Francamente non capisco il generale entusiasmo della critica. Certo "Pranzo di ferragosto" è un'opera carina e leggerina, si vede volentieri... ma niente più.
La storia è simpatica ma non sviluppata a dovere: colpevole una sceneggiatura scarna, priva di inventiva (e non senza qualche incongruenza) e che sembra non saper cogliere tutti gli spunti che il soggetto presenta. La "forzata" convivenza di quattro novantenni poteva dare adito a numerose scoppiettanti gag (che qui latitano) o costituire fonte per una amara riflessione sull'essere anziani in un mondo che accetta solo la giovinezza (riflessione di cui nel film non si fa cenno). Ritorna in mente l'intervista di Tatti Sanguinetti al "Corriere della Sera" (25 agosto) e il suo appello ai registi di ridimensionare le proprie ambizioni (e la finissero di considerarsi geni "tuttofare" -il regista è sempre anche autore del soggetto e della sceneggiatura- decidendosi a lavorare, come in America, in equipe , smettendola con il loro individualismo da qualcuno definito giustamente "insano").
Ha dichiarato Di Gregorio: "ho conosciuto e amato la ricchezza, la vitalità e la potenza dell'universo dei "vecchi". Ma ho anche visto la loro solitudine e vulnerabilità in un mondo che cammina a passo accelerato senza sapere dove va perché dimentica la sua storia, perde la continuità del tempo, teme la vecchiaia e la morte ignorando che nulla ha valore se non la qualità dei sentimenti" … ebbene è proprio tutto questo che manca nel film.

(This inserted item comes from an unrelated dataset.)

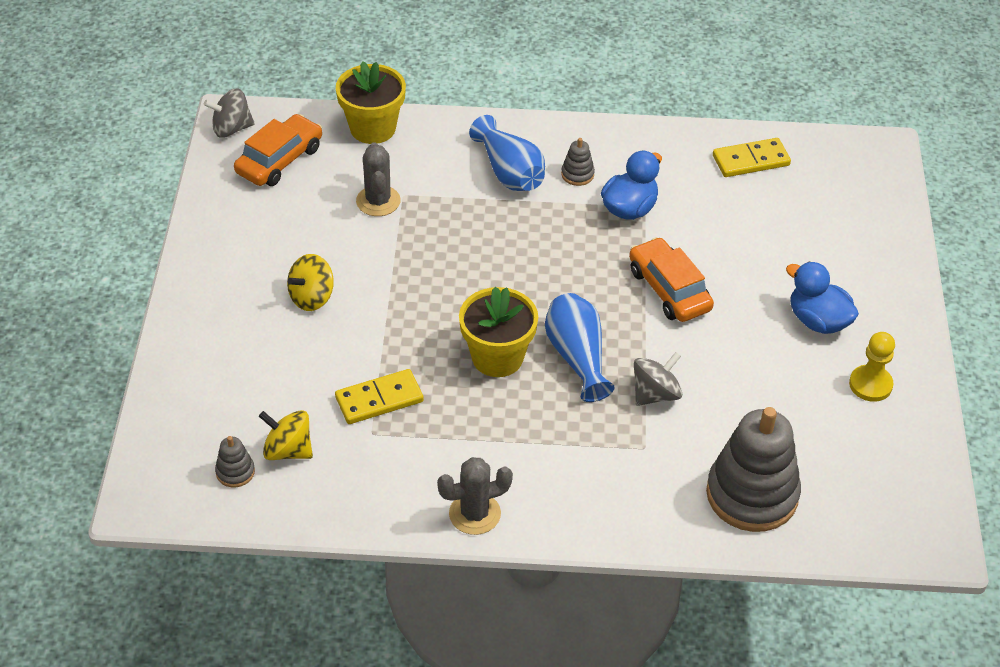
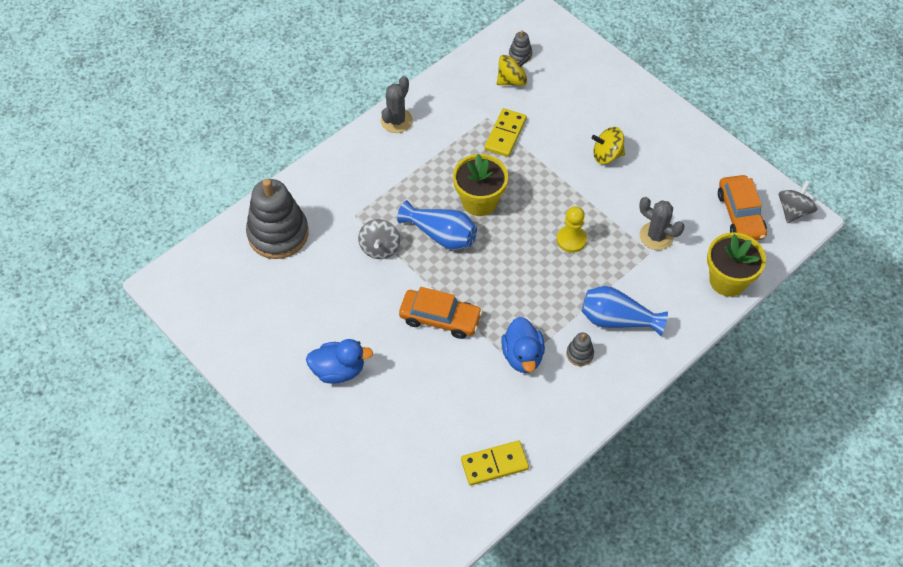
camera: 135 degrees right, 10 degrees up
yellow spinning top [287,254,334,311] -> yellow spinning top turned 90 degrees counterclockwise [592,127,625,164]
yellow domino [713,138,791,177] -> yellow domino turned 45 degrees clockwise [461,440,529,486]
yellow pawn [849,332,895,402] -> yellow pawn moved to [557,206,587,253]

Da Monicelli a Scola, da Germi a Risi, da Zampa a Lattuada… la cinematografia italiana è stata maestra nel presentare e analizzare la nostra realtà, facendoci divertire ma inducendoci a riflettere (come scrive Francesco Troiano "il cinema della risata assume connotati d'amarezza e racconta i lati oscuri dei cambiamenti della società: la volgarità della nuova borghesia urbana, la perdita dei valori cui subentrano effimere e vacue mitologie, la solitudine che l'individuo sconta all'interno di codesti scenari via via sempre più disumananti"). Se lo scopo di "Pranzo di Ferragosto" era similare, non si può dire che l'intento sia riuscito.
Gianni Di Gregorio ha una buona conduzione registica e ha faccia e movenze giuste per il ruolo che interpreta ma non riesce a ricavare tutto il ricavabile dalle protagoniste, che a volte appaiono imbalsamate e poco spontanee (ma perché non scegliere quattro abili professioniste, magari semisconosciute, ma in grado di "recitare" e di dare spessore ai rispettivi personaggi? Il neorealismo amava scegliere attori dalla strada, ma lì c'era una necessità ideologica: qui perché lo si fa?).
Il film, così come è costruito e come procede, non rende un buon servizio agli "anziani". Che la terza o la quarta età sia un'età scomoda gli adulti lo sanno già, i giovani vedranno confermata l'idea che i vecchietti se ne devono stare per proprio conto e alla larga da loro.
p.s
Sbagliato, a mio parere, il finale (il danaro trionfa su tutto?).